:: Data shown
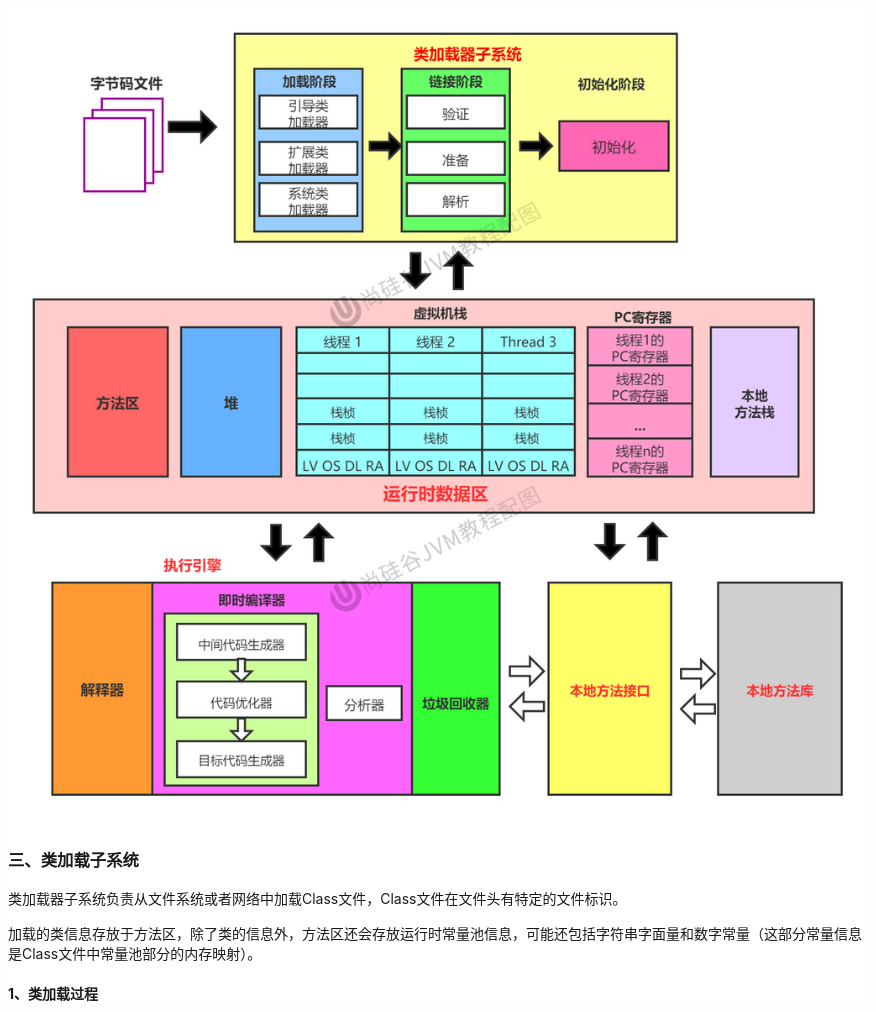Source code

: ![第02章_JVM架构-中](img\第02章_JVM架构-中.jpg)

### 三、类加载子系统

类加载器子系统负责从文件系统或者网络中加载Class文件，Class文件在文件头有特定的文件标识。

加载的类信息存放于方法区，除了类的信息外，方法区还会存放运行时常量池信息，可能还包括字符串字面量和数字常量（这部分常量信息是Class文件中常量池部分的内存映射）。

#### 1、类加载过程
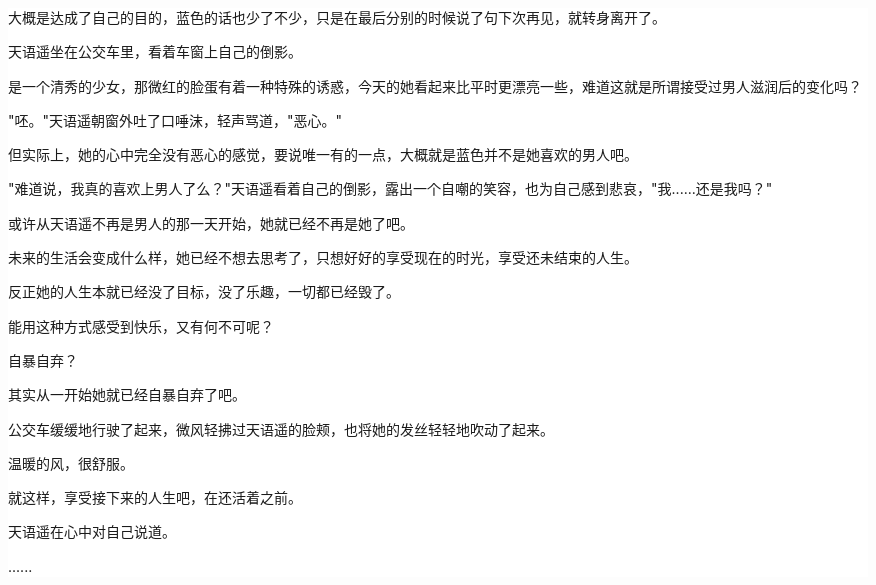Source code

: 大概是达成了自己的目的，蓝色的话也少了不少，只是在最后分别的时候说了句下次再见，就转身离开了。

天语遥坐在公交车里，看着车窗上自己的倒影。

是一个清秀的少女，那微红的脸蛋有着一种特殊的诱惑，今天的她看起来比平时更漂亮一些，难道这就是所谓接受过男人滋润后的变化吗？

"呸。"天语遥朝窗外吐了口唾沫，轻声骂道，"恶心。"

但实际上，她的心中完全没有恶心的感觉，要说唯一有的一点，大概就是蓝色并不是她喜欢的男人吧。

"难道说，我真的喜欢上男人了么？"天语遥看着自己的倒影，露出一个自嘲的笑容，也为自己感到悲哀，"我......还是我吗？"

或许从天语遥不再是男人的那一天开始，她就已经不再是她了吧。

未来的生活会变成什么样，她已经不想去思考了，只想好好的享受现在的时光，享受还未结束的人生。

反正她的人生本就已经没了目标，没了乐趣，一切都已经毁了。

能用这种方式感受到快乐，又有何不可呢？

自暴自弃？

其实从一开始她就已经自暴自弃了吧。

公交车缓缓地行驶了起来，微风轻拂过天语遥的脸颊，也将她的发丝轻轻地吹动了起来。

温暖的风，很舒服。

就这样，享受接下来的人生吧，在还活着之前。

天语遥在心中对自己说道。

......
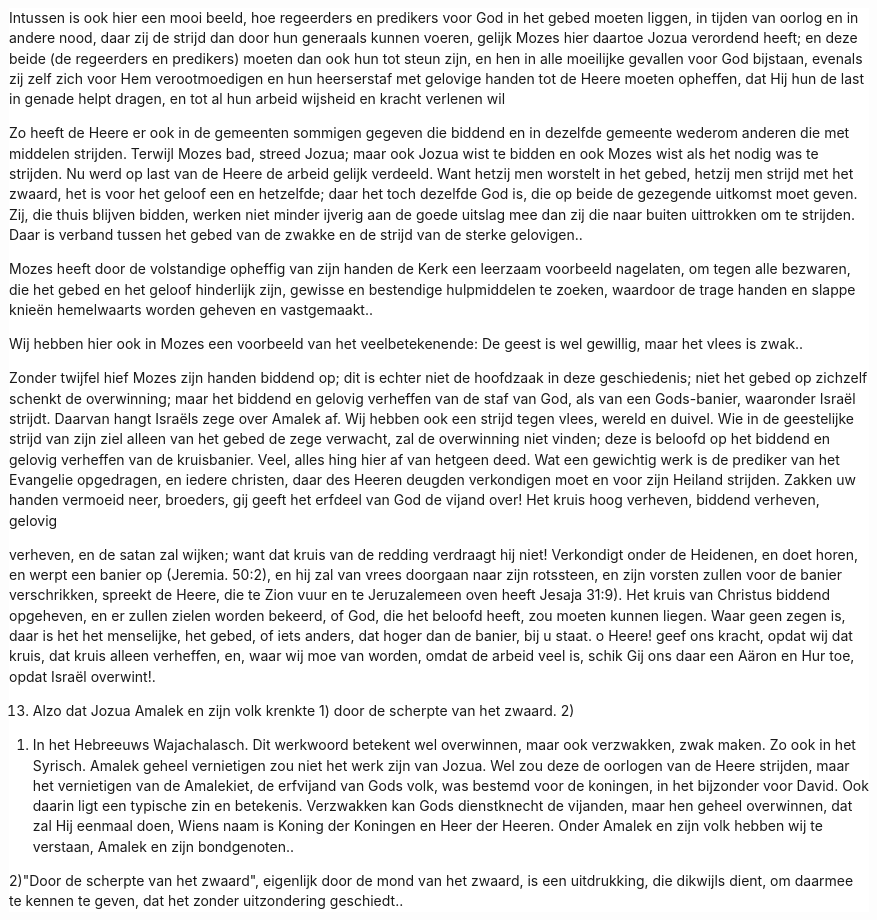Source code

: Intussen is ook hier een mooi beeld, hoe regeerders en predikers voor God in het gebed moeten  liggen,  in  tijden  van  oorlog  en  in  andere  nood,  daar  zij de  strijd  dan  door  hun generaals kunnen voeren, gelijk Mozes hier daartoe Jozua verordend heeft; en deze beide (de regeerders en predikers) moeten dan ook hun tot steun zijn, en hen in alle moeilijke gevallen voor God bijstaan, evenals zij zelf zich voor Hem verootmoedigen en hun heerserstaf met gelovige handen tot de Heere moeten opheffen, dat Hij hun de last in genade helpt dragen, en tot al hun arbeid wijsheid en kracht verlenen wil

Zo heeft de Heere er ook in de gemeenten sommigen gegeven die biddend en in dezelfde gemeente wederom anderen die met middelen strijden. Terwijl Mozes bad, streed Jozua; maar ook Jozua wist te bidden en ook Mozes wist als het nodig was te strijden. Nu werd op last van de Heere de arbeid gelijk verdeeld. Want hetzij men worstelt in het gebed, hetzij men strijd met het zwaard, het is voor het geloof een en hetzelfde; daar het toch dezelfde God is, die op beide de gezegende uitkomst moet geven. Zij, die thuis blijven bidden, werken niet minder ijverig aan de goede uitslag mee dan zij die naar buiten uittrokken om te strijden. Daar is verband tussen het gebed van de zwakke en de strijd van de sterke gelovigen..

Mozes heeft door de volstandige opheffig van zijn handen de Kerk een leerzaam voorbeeld nagelaten, om tegen alle bezwaren, die het gebed en het geloof hinderlijk zijn, gewisse en bestendige hulpmiddelen te zoeken, waardoor de trage handen en slappe knieën hemelwaarts worden geheven en vastgemaakt..

Wij hebben hier  ook  in Mozes een  voorbeeld  van het  veelbetekenende:  De geest  is wel gewillig, maar het vlees is zwak..

Zonder twijfel hief Mozes zijn handen biddend op; dit is echter niet de hoofdzaak in deze geschiedenis; niet het gebed op zichzelf schenkt de overwinning; maar het biddend en gelovig verheffen van de staf van God, als van een Gods-banier, waaronder Israël strijdt. Daarvan hangt Israëls zege over Amalek af. Wij hebben ook een strijd tegen vlees, wereld en duivel. Wie in de geestelijke strijd  van zijn ziel alleen van  het  gebed  de zege verwacht,  zal de overwinning  niet  vinden;  deze  is  beloofd  op  het  biddend  en  gelovig  verheffen  van  de kruisbanier. Veel, alles hing hier af van hetgeen deed. Wat een gewichtig werk is de prediker van het Evangelie opgedragen, en iedere christen, daar des Heeren deugden verkondigen moet en  voor  zijn  Heiland  strijden.  Zakken  uw  handen  vermoeid  neer,  broeders,  gij geeft  het erfdeel  van  God  de  vijand  over!  Het  kruis  hoog  verheven,  biddend  verheven,  gelovig

verheven, en de satan zal wijken; want dat kruis van de redding verdraagt hij niet! Verkondigt onder de Heidenen, en doet horen, en werpt een banier op (Jeremia. 50:2), en hij zal van vrees doorgaan naar zijn rotssteen, en zijn vorsten zullen voor de banier verschrikken, spreekt de Heere, die te Zion vuur en te Jeruzalemeen oven heeft Jesaja 31:9). Het kruis van Christus biddend opgeheven, en er zullen zielen worden bekeerd, of God, die het beloofd heeft, zou moeten kunnen liegen. Waar geen zegen is, daar is het het menselijke, het gebed,  of iets anders, dat hoger dan de banier, bij u staat. o Heere! geef ons kracht, opdat wij dat kruis, dat kruis alleen verheffen, en, waar wij moe van worden, omdat de arbeid veel is, schik Gij ons daar een Aäron en Hur toe, opdat Israël overwint!.

13. Alzo dat Jozua Amalek en zijn volk krenkte 1) door de scherpte van het zwaard. 2)

1)  In  het  Hebreeuws  Wajachalasch.  Dit  werkwoord  betekent  wel overwinnen,  maar  ook verzwakken, zwak maken. Zo  ook in het Syrisch. Amalek geheel vernietigen zou niet het werk zijn van Jozua. Wel zou deze de oorlogen van de Heere strijden, maar het vernietigen van  de  Amalekiet,  de  erfvijand  van  Gods  volk,  was  bestemd  voor  de  koningen,  in  het bijzonder voor David. Ook daarin ligt een typische zin en betekenis. Verzwakken kan Gods dienstknecht  de vijanden,  maar  hen geheel overwinnen,  dat  zal Hij eenmaal doen,  Wiens naam is Koning der Koningen en Heer der Heeren. Onder Amalek en zijn volk hebben wij te verstaan, Amalek en zijn bondgenoten..

2)"Door  de  scherpte  van  het  zwaard",  eigenlijk  door  de  mond  van  het  zwaard,  is  een uitdrukking, die dikwijls dient, om daarmee te kennen te geven, dat het zonder uitzondering geschiedt..
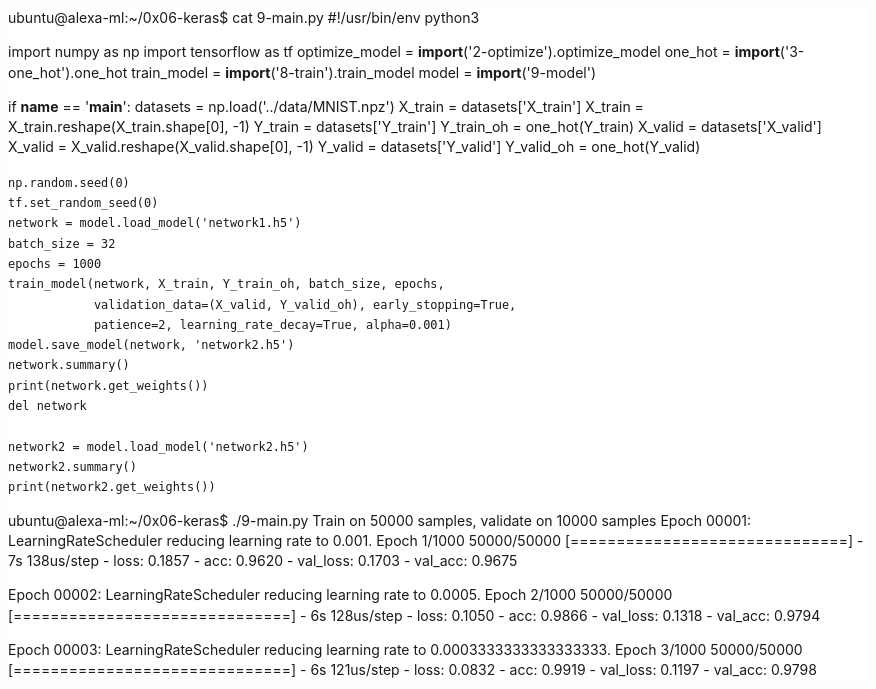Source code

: ubuntu@alexa-ml:~/0x06-keras$ cat 9-main.py
#!/usr/bin/env python3

import numpy as np
import tensorflow as tf
optimize_model = __import__('2-optimize').optimize_model
one_hot = __import__('3-one_hot').one_hot
train_model = __import__('8-train').train_model
model = __import__('9-model')

if __name__ == '__main__':
    datasets = np.load('../data/MNIST.npz')
    X_train = datasets['X_train']
    X_train = X_train.reshape(X_train.shape[0], -1)
    Y_train = datasets['Y_train']
    Y_train_oh = one_hot(Y_train)
    X_valid = datasets['X_valid']
    X_valid = X_valid.reshape(X_valid.shape[0], -1)
    Y_valid = datasets['Y_valid']
    Y_valid_oh = one_hot(Y_valid)

    np.random.seed(0)
    tf.set_random_seed(0)
    network = model.load_model('network1.h5')
    batch_size = 32
    epochs = 1000
    train_model(network, X_train, Y_train_oh, batch_size, epochs,
                validation_data=(X_valid, Y_valid_oh), early_stopping=True,
                patience=2, learning_rate_decay=True, alpha=0.001)
    model.save_model(network, 'network2.h5')
    network.summary()
    print(network.get_weights())
    del network

    network2 = model.load_model('network2.h5')
    network2.summary()
    print(network2.get_weights())
ubuntu@alexa-ml:~/0x06-keras$ ./9-main.py
Train on 50000 samples, validate on 10000 samples
Epoch 00001: LearningRateScheduler reducing learning rate to 0.001.
Epoch 1/1000
50000/50000 [==============================] - 7s 138us/step - loss: 0.1857 - acc: 0.9620 - val_loss: 0.1703 - val_acc: 0.9675

Epoch 00002: LearningRateScheduler reducing learning rate to 0.0005.
Epoch 2/1000
50000/50000 [==============================] - 6s 128us/step - loss: 0.1050 - acc: 0.9866 - val_loss: 0.1318 - val_acc: 0.9794

Epoch 00003: LearningRateScheduler reducing learning rate to 0.0003333333333333333.
Epoch 3/1000
50000/50000 [==============================] - 6s 121us/step - loss: 0.0832 - acc: 0.9919 - val_loss: 0.1197 - val_acc: 0.9798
::::
Required work — Only one stretch of the records above is wanted: the lines between the one holding "Y_train = datasets['Y_train']" and the one holding "Epoch 1/1000", inclusive, reproduced exactly.

Solution —
    Y_train = datasets['Y_train']
    Y_train_oh = one_hot(Y_train)
    X_valid = datasets['X_valid']
    X_valid = X_valid.reshape(X_valid.shape[0], -1)
    Y_valid = datasets['Y_valid']
    Y_valid_oh = one_hot(Y_valid)

    np.random.seed(0)
    tf.set_random_seed(0)
    network = model.load_model('network1.h5')
    batch_size = 32
    epochs = 1000
    train_model(network, X_train, Y_train_oh, batch_size, epochs,
                validation_data=(X_valid, Y_valid_oh), early_stopping=True,
                patience=2, learning_rate_decay=True, alpha=0.001)
    model.save_model(network, 'network2.h5')
    network.summary()
    print(network.get_weights())
    del network

    network2 = model.load_model('network2.h5')
    network2.summary()
    print(network2.get_weights())
ubuntu@alexa-ml:~/0x06-keras$ ./9-main.py
Train on 50000 samples, validate on 10000 samples
Epoch 00001: LearningRateScheduler reducing learning rate to 0.001.
Epoch 1/1000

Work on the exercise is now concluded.